With the departure of the likes of Jesper Fast, Greg McKegg and Marc Staal, it was obvious the Rangers were going to need some new faces on the PK. Who those faces will be have been revealed as the team closes out their camp ahead of tomorrow night’s season opener against the New York Islanders.
Unsurprisingly, Adam Fox, Ryan Lindgren and Jacob Trouba all feature on defense, as will free agent signee Jack Johnson. Trouba lead all players for the team last year with 175 minutes of short handed ice time, though his average of 2:30 a night did trail both Marc Staal – 2:44 and Brady Skjei – 2:32 on defense. Lindgren ranked fourth among defenders with a total of 129:32 and 2:10 a night.

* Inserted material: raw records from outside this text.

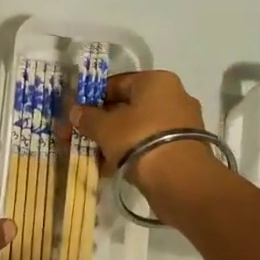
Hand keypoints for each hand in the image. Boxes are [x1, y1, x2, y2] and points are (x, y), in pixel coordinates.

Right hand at [67, 70, 218, 206]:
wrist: (179, 179)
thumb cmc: (138, 139)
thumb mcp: (104, 127)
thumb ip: (87, 117)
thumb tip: (76, 112)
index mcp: (156, 81)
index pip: (116, 83)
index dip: (92, 99)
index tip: (76, 114)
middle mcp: (173, 96)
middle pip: (127, 107)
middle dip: (100, 123)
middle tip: (79, 137)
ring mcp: (181, 123)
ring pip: (137, 128)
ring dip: (113, 141)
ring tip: (92, 156)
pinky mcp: (184, 148)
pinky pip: (149, 145)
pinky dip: (130, 153)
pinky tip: (110, 168)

By contrast, Adam Fox will see his first test on the kill, where he managed just 9:04 over the course of his rookie season, though all indications suggest that he’ll be able to manage the added responsibility. While Jack Johnson is far from a fan favorite, he did put up the most PK time for the Penguins blueliners last year, with over 147 minutes, and was tied with Kris Letang with 2:12 on average per 60 minutes.
Of the other two options, Tony DeAngelo played just 3 minutes short handed last year, and K’Andre Miller of course is entering his first professional season, though could well develop into a depending option either as the season progresses or in the future.
On forward there are more shakeups, with Chris Kreider and Pavel Buchnevich both being picked for short handed duty. Kreider’s maturity and speed offer an interesting dimension that might make opponents a little more cautious at the blueline to avoid a potential breakaway shorthanded chance. As for his linemate, Buchnevich is coming off what has been described as a very good camp, though perhaps is one of the more surprising choices. He has just 6:05 of shorthanded time in his 247 NHL games, and is largely an unknown quantity on the PK.
All the new faces mean the team will go into the season with a relatively unproven PK line-up, though given they were ranked 23rd last year with a 77.4 success ratio, there’s perhaps room to try something different.